Q. Give a brief account of the general characters of Bryophytes.
Ans. The Bryophytes include the simplest and most primitive members of the embryophyta. This group includes about 860 genera and 25000 species. They occupy an in portant place in the plant kingdom although they have little economic value. They are cosmopolitan in distribution, mostly moist and shade loving but terrestrial. These plants occur in abundance in the temperate regions and are most common in rainy seasons. They usually grow in tufts or cushions and contribute much as a whole to the green colour of the mountains and forests.
With the exceptions of a few water forms, e.g. Riccia fluitans, Ricciocarpus, Riella. The Bryophytes are simplest and truly and inhabiting plants present on moist and shady places. They may be regarded as incompletely adopted to land conditions, because they require water for vegetative growth, fertilization and for other processes of life and hence are commonly called as “amphibians of plant kingdom”.
Occurrence :
(i) On moist walls, soil, logs and tree trunks.
(ii) Some may be lithophyte, epiphyte or aquatic.
(iii) Mostly the members of Hepaticae grow on hills.

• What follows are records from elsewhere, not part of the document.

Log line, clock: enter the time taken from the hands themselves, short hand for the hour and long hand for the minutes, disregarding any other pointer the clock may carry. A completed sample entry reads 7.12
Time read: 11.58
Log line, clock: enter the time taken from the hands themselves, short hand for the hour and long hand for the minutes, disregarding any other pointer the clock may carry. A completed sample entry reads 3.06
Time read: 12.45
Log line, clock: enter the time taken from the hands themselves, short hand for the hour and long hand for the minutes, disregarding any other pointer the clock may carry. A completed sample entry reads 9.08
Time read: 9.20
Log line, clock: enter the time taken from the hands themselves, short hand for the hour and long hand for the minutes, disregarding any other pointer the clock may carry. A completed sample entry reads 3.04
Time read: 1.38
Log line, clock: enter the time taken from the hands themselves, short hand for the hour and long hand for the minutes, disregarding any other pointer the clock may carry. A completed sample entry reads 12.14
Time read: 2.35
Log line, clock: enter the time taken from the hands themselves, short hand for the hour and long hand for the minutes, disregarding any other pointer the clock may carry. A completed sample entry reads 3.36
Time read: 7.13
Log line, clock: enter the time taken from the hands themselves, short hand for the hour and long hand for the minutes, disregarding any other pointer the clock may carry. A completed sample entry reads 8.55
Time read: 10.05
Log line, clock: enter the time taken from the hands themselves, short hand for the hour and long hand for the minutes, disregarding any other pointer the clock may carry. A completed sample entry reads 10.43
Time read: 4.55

(iv) Mostly the members of Musci occur on damp walls of plains in rainy reason or on hills.
Size and form :
The members of Bryophytes are smaller in size ranging from few millimeters to several centimeters. The largest known bryophyte Dawsonia, is nearly 40 to 50 cm. in height.

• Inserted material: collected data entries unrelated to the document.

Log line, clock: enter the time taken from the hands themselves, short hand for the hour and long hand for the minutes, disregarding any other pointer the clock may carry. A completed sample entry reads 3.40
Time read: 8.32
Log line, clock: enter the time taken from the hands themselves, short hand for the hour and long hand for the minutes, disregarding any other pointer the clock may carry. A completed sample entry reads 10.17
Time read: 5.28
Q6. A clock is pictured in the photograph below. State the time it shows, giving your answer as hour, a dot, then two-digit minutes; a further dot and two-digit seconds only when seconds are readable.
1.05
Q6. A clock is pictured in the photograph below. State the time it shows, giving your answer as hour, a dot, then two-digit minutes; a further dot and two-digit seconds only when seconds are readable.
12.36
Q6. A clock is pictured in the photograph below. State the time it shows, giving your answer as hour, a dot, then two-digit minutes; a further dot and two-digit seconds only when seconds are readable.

The plant body is thalloid and liverlike in the members of Hepaticae while it is small plant like having ‘leaf, ‘stem’ Rhizoids in the musci. The plants are mostly green in colour i.e. autotrophic in nutrition.
The plants represent the gametophytic generation and it after gametic fusion forms the sporophyte which is normally dependent on gametophyte.
The sporophyte after reduction division again forms the gametophyte. Thus
there is a distinct alternation of generation.
Characteristic Features:
1. They usually occur on moist and shady places.
2. The plant body is green in colour and is either thalloid in appearance (liver worts) or may have a differentiation of ‘leaf’, ‘stem’ and rhizoids (Musci).
3. The plant body is gametophyte.
4. Plants remain attached to the substratum by means of rhizoids, whose function is fixation and absorption. They may be unicellular or multicellular and smooth walled or tuberculated.
5. Internally the plant body does not show any vascular tissue like xylem or phloem.
6. The gametophytic plant body reproduces both by vegetative and sexual means.
7. The sexual reproduction is of oogamous type and takes place by definite male (Antheridium) and female (Archegonium) reproductive organs.
8. Antherozoids are motile, biciliated structure, produced in large numbers.
9. Archegonium is multicellular flask shaped organ having neck canal cells, ventral canal cell and an egg.
10. Water medium is essential for fertilization.
11. Fusion of antherozoid and eggs result in the formation of Zygote or Oospore which is diploid (sporophyte) in nature.
12. The oospore develops into the sporophyte which is usually differentiable into foot, seta and capsule.
13. Spores are formed in capsule after reduction division. All spores are alike.
14. Spores on germination give rise to the gametophytic plant body usually through protonema.
15. There is a distinct alternation of generation.